For Jesus there is a clear connection between being his disciple and the way we own and use possessions.  What the parable wants to do is to get us thinking about what is my real, lived relationship to the things I have and possess.  The way we regard owning things and the value we attach to possessions have everything to do with the way we think about ourselves and about other people in our lives.  Do I value myself in terms of what I have?  Is my success given in what I have?  And then, do I like things more than people?  Do I rely on them more than people?  Is stuff more important, more attractive to me than people?

We can think about how we would answer those questions – how we would like to think of ourselves answering them.  But for Jesus our real answer is given in how we actually respond to human need and suffering.  If we choose to live at a distance from the suffering of others – choose to live blind to their needs, then we have already given our answers.

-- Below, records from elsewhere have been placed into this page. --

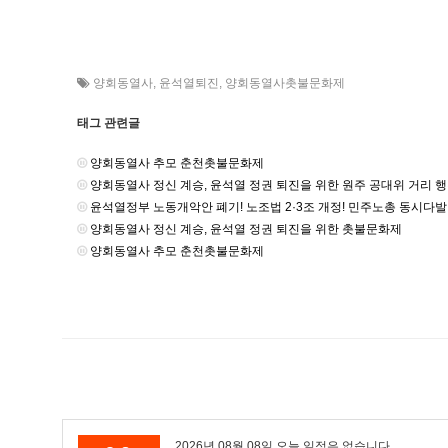
양회동열사
,
윤석열퇴진
,
양회동열사촛불문화제
태그 관련글
양회동열사 추모 춘천촛불문화제
양회동열사 정신 계승, 윤석열 정권 퇴진을 위한 원주 공대위 거리 
윤석열정부 노동개악안 폐기! 노조법 2·3조 개정! 민주노총 동시다
양회동열사 정신 계승, 윤석열 정권 퇴진을 위한 촛불문화제
양회동열사 추모 춘천촛불문화제
2026년 08월 08일 오늘 일정은 없습니다.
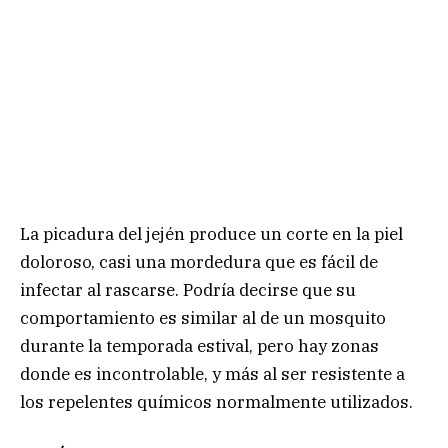
La picadura del jején produce un corte en la piel
doloroso, casi una mordedura que es fácil de
infectar al rascarse. Podría decirse que su
comportamiento es similar al de un mosquito
durante la temporada estival, pero hay zonas
donde es incontrolable, y más al ser resistente a
los repelentes químicos normalmente utilizados.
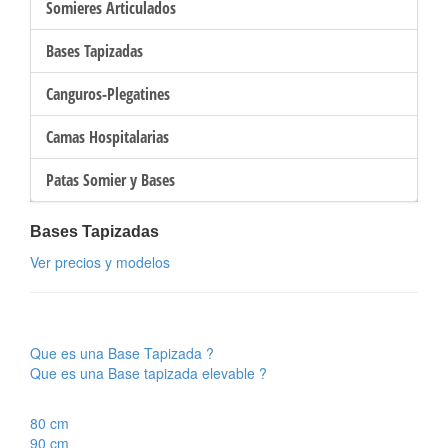
Somieres Articulados
Bases Tapizadas
Canguros-Plegatines
Camas Hospitalarias
Patas Somier y Bases
Bases Tapizadas
Ver precios y modelos
Que es una Base Tapizada ?
Que es una Base tapizada elevable ?
80 cm
90 cm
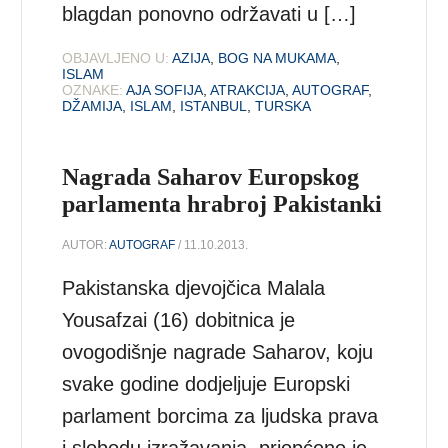
blagdan ponovno održavati u […]
OBJAVLJENO U:
AZIJA
,
BOG NA MUKAMA
,
ISLAM
OZNAKE:
AJA SOFIJA
,
ATRAKCIJA
,
AUTOGRAF
,
DŽAMIJA
,
ISLAM
,
ISTANBUL
,
TURSKA
Nagrada Saharov Europskog
parlamenta hrabroj Pakistanki
AUTOR:
AUTOGRAF
/ 11.10.2013.
Pakistanska djevojčica Malala
Yousafzai (16) dobitnica je
ovogodišnje nagrade Saharov, koju
svake godine dodjeljuje Europski
parlament borcima za ljudska prava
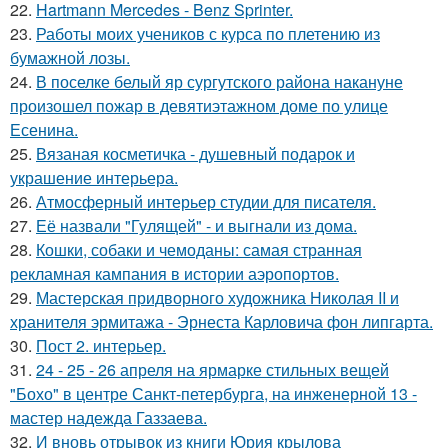
22.
Hartmann Mercedes - Benz Sprinter.
23.
Работы моих учеников с курса по плетению из
бумажной лозы.
24.
В поселке белый яр сургутского района накануне
произошел пожар в девятиэтажном доме по улице
Есенина.
25.
Вязаная косметичка - душевный подарок и
украшение интерьера.
26.
Атмосферный интерьер студии для писателя.
27.
Её назвали "Гулящей" - и выгнали из дома.
28.
Кошки, собаки и чемоданы: самая странная
рекламная кампания в истории аэропортов.
29.
Мастерская придворного художника Николая II и
хранителя эрмитажа - Эрнеста Карловича фон липгарта.
30.
Пост 2. интерьер.
31.
24 - 25 - 26 апреля на ярмарке стильных вещей
"Бохо" в центре Санкт-петербурга, на инженерной 13 -
мастер надежда Газзаева.
32.
И вновь отрывок из книги Юрия крылова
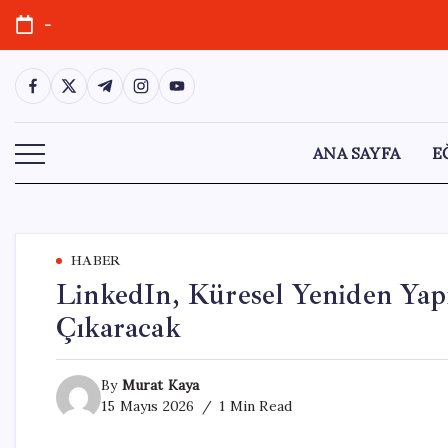
Skip
-
to
content
https://www.facebook.com/
https://twitter.com/
https://t.me/
https://www.instagram.com/
https://youtube.com/
ANA SAYFA
E
HABER
LinkedIn, Küresel Yeniden Yapıl
Çıkaracak
By
Murat Kaya
15 Mayıs 2026
1 Min Read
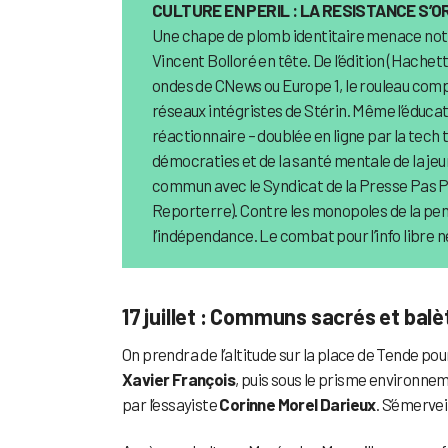
CULTURE EN PERIL : LA RESISTANCE S’
Une chape de plomb identitaire menace notre
Vincent Bolloré en tête. De l’édition (Hachette
ondes de CNews ou Europe 1, le rouleau compr
réseaux intégristes de Stérin. Même l’éducat
réactionnaire – doublée en ligne par la tech
démocraties et de la santé mentale de la jeune
commun avec le Syndicat de la Presse Pas Par
Reporterre). Contre les monopoles de la pensé
l’indépendance. Le combat pour l’info libre 
17 juillet : Communs sacrés et balè
On prendra de l’altitude sur la place de Tende pou
Xavier François
, puis sous le prisme environne
par l’essayiste
Corinne Morel Darieux
. S’émervei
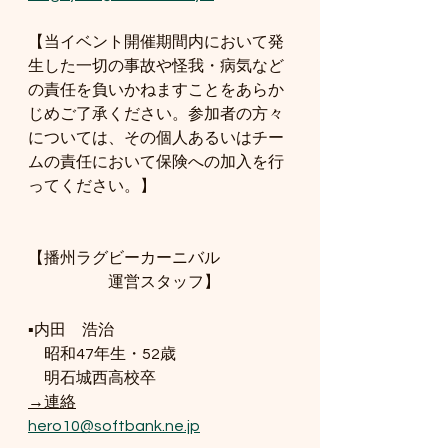
【当イベント開催期間内において発
生した一切の事故や怪我・病気など
の責任を負いかねますことをあらか
じめご了承ください。参加者の方々
については、その個人あるいはチー
ムの責任において保険への加入を行
ってください。】
【播州ラグビーカーニバル
　　　　　運営スタッフ】
▪️内田　浩治
　昭和47年生・52歳
　明石城西高校卒
→連絡
hero10@softbank.ne.jp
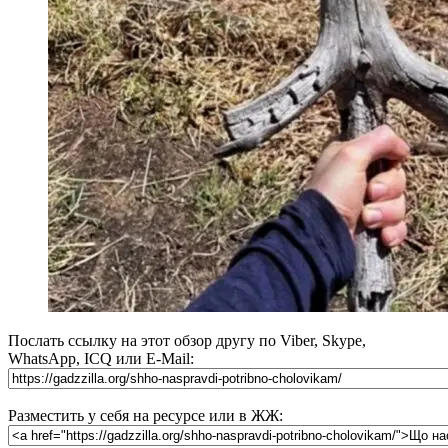
Послать ссылку на этот обзор другу по Viber, Skype,
WhatsApp, ICQ или E-Mail:
Разместить у себя на ресурсе или в ЖЖ:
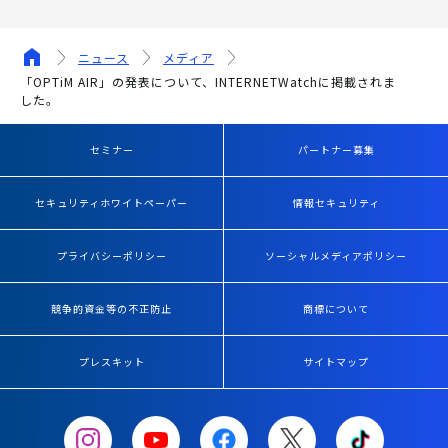
ニュース
メディア
「OPTiM AIR」の発表について、INTERNETWatchに掲載されま
した。
セミナー
パートナー募集
セキュリティホワイトペーパー
情報セキュリティ
プライバシーポリシー
ソーシャルメディアポリシー
競争的資金等の不正防止
商標について
プレスキット
サイトマップ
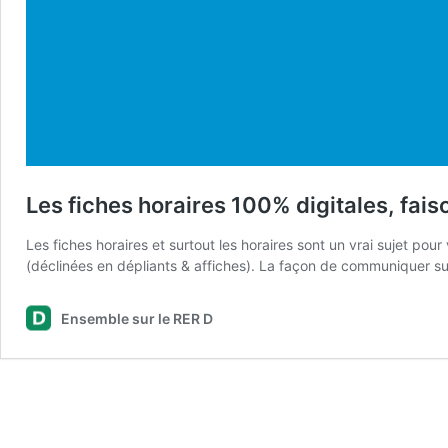
Les fiches horaires 100% digitales, faiso
Les fiches horaires et surtout les horaires sont un vrai sujet po
(déclinées en dépliants & affiches). La façon de communiquer s
Ensemble sur le RER D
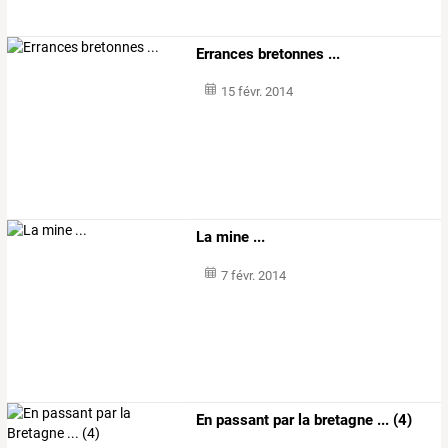
Errances bretonnes ...
15 févr. 2014
La mine ...
7 févr. 2014
En passant par la bretagne ... (4)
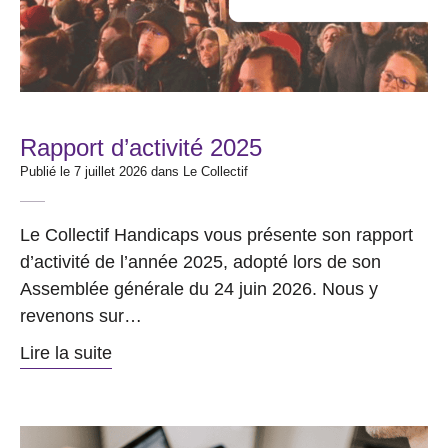
Rapport d’activité 2025
Publié le 7 juillet 2026 dans
Le Collectif
Le Collectif Handicaps vous présente son rapport
d’activité de l’année 2025, adopté lors de son
Assemblée générale du 24 juin 2026. Nous y
revenons sur…
Lire la suite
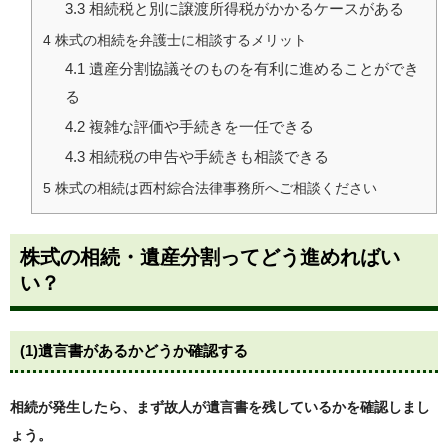
3.3
相続税と別に譲渡所得税がかかるケースがある
4
株式の相続を弁護士に相談するメリット
4.1
遺産分割協議そのものを有利に進めることができ
る
4.2
複雑な評価や手続きを一任できる
4.3
相続税の申告や手続きも相談できる
5
株式の相続は西村綜合法律事務所へご相談ください
株式の相続・遺産分割ってどう進めればい
い？
(1)
遺言書があるかどうか確認する
相続が発生したら、まず故人が遺言書を残しているかを確認しまし
ょう。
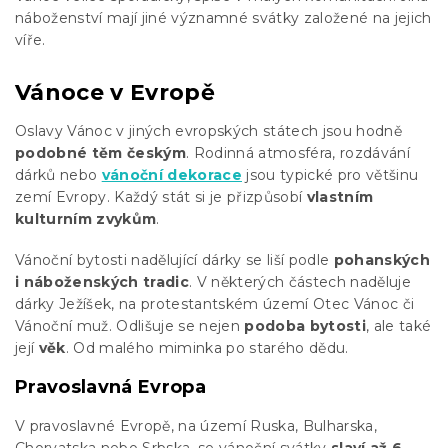
náboženství mají jiné významné svátky založené na jejich
víře.
Vánoce v Evropě
Oslavy Vánoc v jiných evropských státech jsou hodně
podobné těm českým
. Rodinná atmosféra, rozdávání
dárků nebo
vánoční dekorace
jsou typické pro většinu
zemí Evropy. Každý stát si je přizpůsobí
vlastním
kulturním zvykům
.
Vánoční bytosti nadělující dárky se liší podle
pohanských
i náboženských tradic
. V některých částech naděluje
dárky Ježíšek, na protestantském území Otec Vánoc či
Vánoční muž. Odlišuje se nejen
podoba bytosti
, ale také
její
věk
. Od malého miminka po starého dědu.
Pravoslavná Evropa
V pravoslavné Evropě, na území Ruska, Bulharska,
Chorvatska nebo Srbska, se vánoční svátky
slaví až 6.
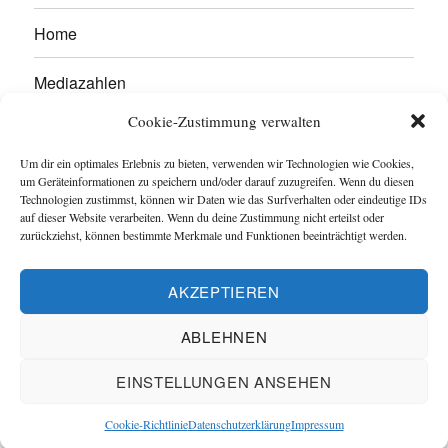
Home
Mediazahlen
Cookie-Zustimmung verwalten
Werben Sie hier!
Um dir ein optimales Erlebnis zu bieten, verwenden wir Technologien wie Cookies,
Kontakt
um Geräteinformationen zu speichern und/oder darauf zuzugreifen. Wenn du diesen
Technologien zustimmst, können wir Daten wie das Surfverhalten oder eindeutige IDs
auf dieser Website verarbeiten. Wenn du deine Zustimmung nicht erteilst oder
Impressum
zurückziehst, können bestimmte Merkmale und Funktionen beeinträchtigt werden.
Datenschutzerklärung
AKZEPTIEREN
Cookie-Richtlinie (EU)
ABLEHNEN
EINSTELLUNGEN ANSEHEN
Captain Trikot
-
Geldsparwerk
Datenschutzerklärung
Stolz
präsentiert von WordPress
Cookie-Richtlinie
Datenschutzerklärung
Impressum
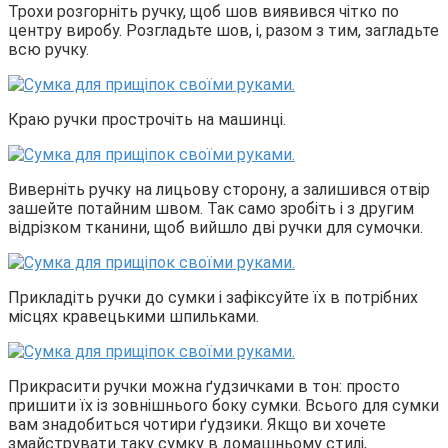
Трохи розгорніть ручку, щоб шов виявився чітко по
центру виробу. Розгладьте шов, і, разом з тим, загладьте
всю ручку.
Краю ручки прострочіть на машинці.
Виверніть ручку на лицьову сторону, а залишився отвір
зашейте потайним швом. Так само зробіть і з другим
відрізком тканини, щоб вийшло дві ручки для сумочки.
Прикладіть ручки до сумки і зафіксуйте їх в потрібних
місцях кравецькими шпильками.
Прикрасити ручки можна ґудзичками в тон: просто
пришити їх із зовнішнього боку сумки. Всього для сумки
вам знадобиться чотири ґудзики. Якщо ви хочете
змайструвати таку сумку в домашньому стилі,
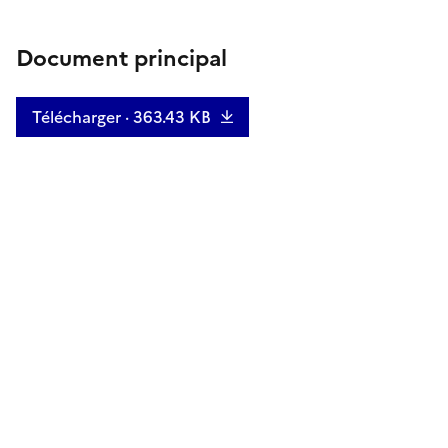
Document principal
Télécharger · 363.43 KB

But notice this.  The parable does present us with a tragedy – a human tragedy.  And the end of the parable shows us how Jesus understands this tragedy.  He thinks our tears should be kept for the rich man.  He is the tragic figure.  He had the opportunity to live a fully human life, and he chose to live the little life – the meager life of stuff and things.  He made a tragedy of his life.  He made himself a nobody.